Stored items
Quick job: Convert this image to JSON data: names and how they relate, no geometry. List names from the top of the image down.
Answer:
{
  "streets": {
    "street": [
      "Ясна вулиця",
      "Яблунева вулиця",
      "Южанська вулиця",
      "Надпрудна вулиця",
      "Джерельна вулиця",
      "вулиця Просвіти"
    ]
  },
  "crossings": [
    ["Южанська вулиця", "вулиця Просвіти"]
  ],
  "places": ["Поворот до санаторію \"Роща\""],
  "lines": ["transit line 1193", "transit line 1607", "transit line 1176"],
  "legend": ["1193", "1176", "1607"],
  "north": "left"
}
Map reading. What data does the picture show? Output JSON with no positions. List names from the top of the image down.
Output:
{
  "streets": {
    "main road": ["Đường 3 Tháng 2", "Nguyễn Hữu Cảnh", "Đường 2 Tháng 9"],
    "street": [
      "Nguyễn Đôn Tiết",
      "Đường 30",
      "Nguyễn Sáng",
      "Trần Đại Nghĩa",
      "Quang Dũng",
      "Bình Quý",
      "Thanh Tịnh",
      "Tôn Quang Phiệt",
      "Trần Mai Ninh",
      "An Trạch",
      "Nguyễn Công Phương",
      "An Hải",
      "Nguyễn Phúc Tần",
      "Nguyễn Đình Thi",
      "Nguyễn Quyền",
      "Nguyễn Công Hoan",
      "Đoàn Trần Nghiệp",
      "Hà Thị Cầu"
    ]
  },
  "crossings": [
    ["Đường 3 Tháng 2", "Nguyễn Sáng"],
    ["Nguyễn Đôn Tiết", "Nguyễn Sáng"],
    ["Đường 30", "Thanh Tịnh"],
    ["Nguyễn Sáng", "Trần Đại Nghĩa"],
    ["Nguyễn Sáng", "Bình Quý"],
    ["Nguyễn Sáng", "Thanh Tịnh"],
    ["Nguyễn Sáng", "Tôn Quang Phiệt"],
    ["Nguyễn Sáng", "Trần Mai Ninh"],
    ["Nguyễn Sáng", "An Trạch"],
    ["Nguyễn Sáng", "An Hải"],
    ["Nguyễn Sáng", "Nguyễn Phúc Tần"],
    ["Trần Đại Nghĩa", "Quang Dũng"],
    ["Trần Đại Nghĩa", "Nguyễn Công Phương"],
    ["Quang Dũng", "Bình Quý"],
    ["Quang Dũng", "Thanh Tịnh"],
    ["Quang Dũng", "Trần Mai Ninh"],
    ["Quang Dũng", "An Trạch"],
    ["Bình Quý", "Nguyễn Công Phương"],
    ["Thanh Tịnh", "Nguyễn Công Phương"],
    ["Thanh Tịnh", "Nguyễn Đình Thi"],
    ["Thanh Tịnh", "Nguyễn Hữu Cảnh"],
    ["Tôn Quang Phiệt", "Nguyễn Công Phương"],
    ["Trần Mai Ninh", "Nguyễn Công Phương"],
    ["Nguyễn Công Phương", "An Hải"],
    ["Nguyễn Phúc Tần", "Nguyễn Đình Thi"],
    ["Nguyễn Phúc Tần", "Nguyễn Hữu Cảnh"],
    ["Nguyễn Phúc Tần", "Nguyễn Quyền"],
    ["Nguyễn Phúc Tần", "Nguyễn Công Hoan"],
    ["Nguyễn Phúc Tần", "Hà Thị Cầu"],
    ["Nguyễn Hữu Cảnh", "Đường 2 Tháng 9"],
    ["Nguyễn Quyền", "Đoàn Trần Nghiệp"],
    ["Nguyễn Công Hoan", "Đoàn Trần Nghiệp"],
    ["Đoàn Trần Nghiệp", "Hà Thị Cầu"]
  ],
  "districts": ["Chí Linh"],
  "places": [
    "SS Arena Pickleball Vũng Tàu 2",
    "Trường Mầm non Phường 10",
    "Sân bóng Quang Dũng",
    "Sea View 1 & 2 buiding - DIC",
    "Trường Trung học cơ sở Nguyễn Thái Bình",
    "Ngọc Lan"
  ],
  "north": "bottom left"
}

Problem statement> Write down again the exact lines running from the beginning of the data to the line containing "Map reading. What", with both ends included.

Result of this exercise>
Quick job: Convert this image to JSON data: names and how they relate, no geometry. List names from the top of the image down.
Answer:
{
  "streets": {
    "street": [
      "Ясна вулиця",
      "Яблунева вулиця",
      "Южанська вулиця",
      "Надпрудна вулиця",
      "Джерельна вулиця",
      "вулиця Просвіти"
    ]
  },
  "crossings": [
    ["Южанська вулиця", "вулиця Просвіти"]
  ],
  "places": ["Поворот до санаторію \"Роща\""],
  "lines": ["transit line 1193", "transit line 1607", "transit line 1176"],
  "legend": ["1193", "1176", "1607"],
  "north": "left"
}
Map reading. What data does the picture show? Output JSON with no positions. List names from the top of the image down.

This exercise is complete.